===== Ausgewählter Textauszug

Obwohl die Gegenseite in ihrer Kampagne mit den kleinen- und mittleren Unternehmen (KMU) argumentiert: Die KMU profitieren von dieser Reform nicht. Es besteht bereits eine Freigrenze von einer Million Franken, im Fall einer Umstrukturierung sogar von 10 Millionen Franken. Wer die Abschaffung der Stempelsteuer als Reform für die in der Corona-Krise gebeutelten KMU präsentiert, nutzt die Krise als Vorwand, um letztlich die Grossunternehmen, die Banken und ihre Aktionärinnen und Aktionäre zu begünstigen.
Wir wissen: Mit diesen Steuerausfällen – es ist nur die erste Etappe – wird der Spardruck erhöht. Natürlich schweigen sich die bürgerlichen Strateginnen und Strategen darüber aus, wo gespart werden soll. Sinkende Steuereinnahmen gehen aber immer zu Lasten der tiefen Einkommen und des Mittelstandes und führt somit zu einer weiteren Umverteilung von unten nach oben. Diese Entwicklung muss mit einem (erneuten) klaren Nein des Stimmvolkes Einhalt geboten werden.

==========
===== Vorliegende Zeilen

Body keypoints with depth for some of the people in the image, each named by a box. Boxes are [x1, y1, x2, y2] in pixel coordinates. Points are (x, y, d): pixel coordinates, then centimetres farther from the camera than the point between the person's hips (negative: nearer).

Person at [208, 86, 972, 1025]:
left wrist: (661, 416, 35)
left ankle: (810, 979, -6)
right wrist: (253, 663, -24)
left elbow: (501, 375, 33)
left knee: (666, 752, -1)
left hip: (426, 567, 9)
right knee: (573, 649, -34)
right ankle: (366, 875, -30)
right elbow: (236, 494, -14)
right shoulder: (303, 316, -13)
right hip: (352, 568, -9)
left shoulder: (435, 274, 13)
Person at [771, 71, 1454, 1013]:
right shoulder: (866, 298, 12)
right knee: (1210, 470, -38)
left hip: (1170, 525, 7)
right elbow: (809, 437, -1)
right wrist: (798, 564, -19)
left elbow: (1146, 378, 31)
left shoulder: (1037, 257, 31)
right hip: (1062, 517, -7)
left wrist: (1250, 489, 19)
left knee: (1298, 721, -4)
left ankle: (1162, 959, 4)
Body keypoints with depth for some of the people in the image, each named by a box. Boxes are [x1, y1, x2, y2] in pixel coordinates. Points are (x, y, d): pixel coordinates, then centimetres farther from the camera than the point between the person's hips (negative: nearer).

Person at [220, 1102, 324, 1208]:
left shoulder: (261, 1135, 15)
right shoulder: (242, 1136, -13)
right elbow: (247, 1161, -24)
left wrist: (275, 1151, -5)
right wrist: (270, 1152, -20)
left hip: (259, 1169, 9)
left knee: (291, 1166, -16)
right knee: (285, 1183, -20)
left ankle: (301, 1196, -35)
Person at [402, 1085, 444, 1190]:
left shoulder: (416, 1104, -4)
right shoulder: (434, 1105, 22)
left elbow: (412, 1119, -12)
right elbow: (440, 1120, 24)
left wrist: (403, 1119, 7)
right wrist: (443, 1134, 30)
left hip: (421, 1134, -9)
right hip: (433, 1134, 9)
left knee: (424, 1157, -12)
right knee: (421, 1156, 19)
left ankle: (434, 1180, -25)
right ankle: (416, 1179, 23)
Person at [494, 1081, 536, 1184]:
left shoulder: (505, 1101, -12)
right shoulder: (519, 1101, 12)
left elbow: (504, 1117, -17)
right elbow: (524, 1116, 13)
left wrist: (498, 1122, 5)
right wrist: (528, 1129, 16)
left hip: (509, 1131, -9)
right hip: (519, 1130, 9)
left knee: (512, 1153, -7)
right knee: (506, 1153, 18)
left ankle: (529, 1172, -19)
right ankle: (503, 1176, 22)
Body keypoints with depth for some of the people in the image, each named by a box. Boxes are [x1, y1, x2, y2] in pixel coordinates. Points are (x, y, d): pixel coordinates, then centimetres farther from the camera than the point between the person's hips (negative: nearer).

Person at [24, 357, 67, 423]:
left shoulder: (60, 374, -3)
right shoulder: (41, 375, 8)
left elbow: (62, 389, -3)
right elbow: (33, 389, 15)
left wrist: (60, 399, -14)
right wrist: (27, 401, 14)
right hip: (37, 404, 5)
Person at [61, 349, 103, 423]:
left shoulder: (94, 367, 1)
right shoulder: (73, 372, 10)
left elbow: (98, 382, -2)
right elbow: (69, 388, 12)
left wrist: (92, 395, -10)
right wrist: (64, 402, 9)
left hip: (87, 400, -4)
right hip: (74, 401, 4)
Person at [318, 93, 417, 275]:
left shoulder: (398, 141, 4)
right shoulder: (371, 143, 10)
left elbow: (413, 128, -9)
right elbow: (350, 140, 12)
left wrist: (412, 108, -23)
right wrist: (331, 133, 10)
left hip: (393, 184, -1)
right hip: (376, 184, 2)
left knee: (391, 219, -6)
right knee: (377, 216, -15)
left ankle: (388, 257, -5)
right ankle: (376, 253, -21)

==========

_Aufgabe_
Schreib aus dem Text zur Stempelsteuer wortgetreu ab, beginnend mit „Wir wissen: Mit“ und weiter bis einschließlich „Einhalt geboten werden.“. Verwende nur den Text zur Stempelsteuer.

_Antwortfeld_
Wir wissen: Mit diesen Steuerausfällen – es ist nur die erste Etappe – wird der Spardruck erhöht. Natürlich schweigen sich die bürgerlichen Strateginnen und Strategen darüber aus, wo gespart werden soll. Sinkende Steuereinnahmen gehen aber immer zu Lasten der tiefen Einkommen und des Mittelstandes und führt somit zu einer weiteren Umverteilung von unten nach oben. Diese Entwicklung muss mit einem (erneuten) klaren Nein des Stimmvolkes Einhalt geboten werden.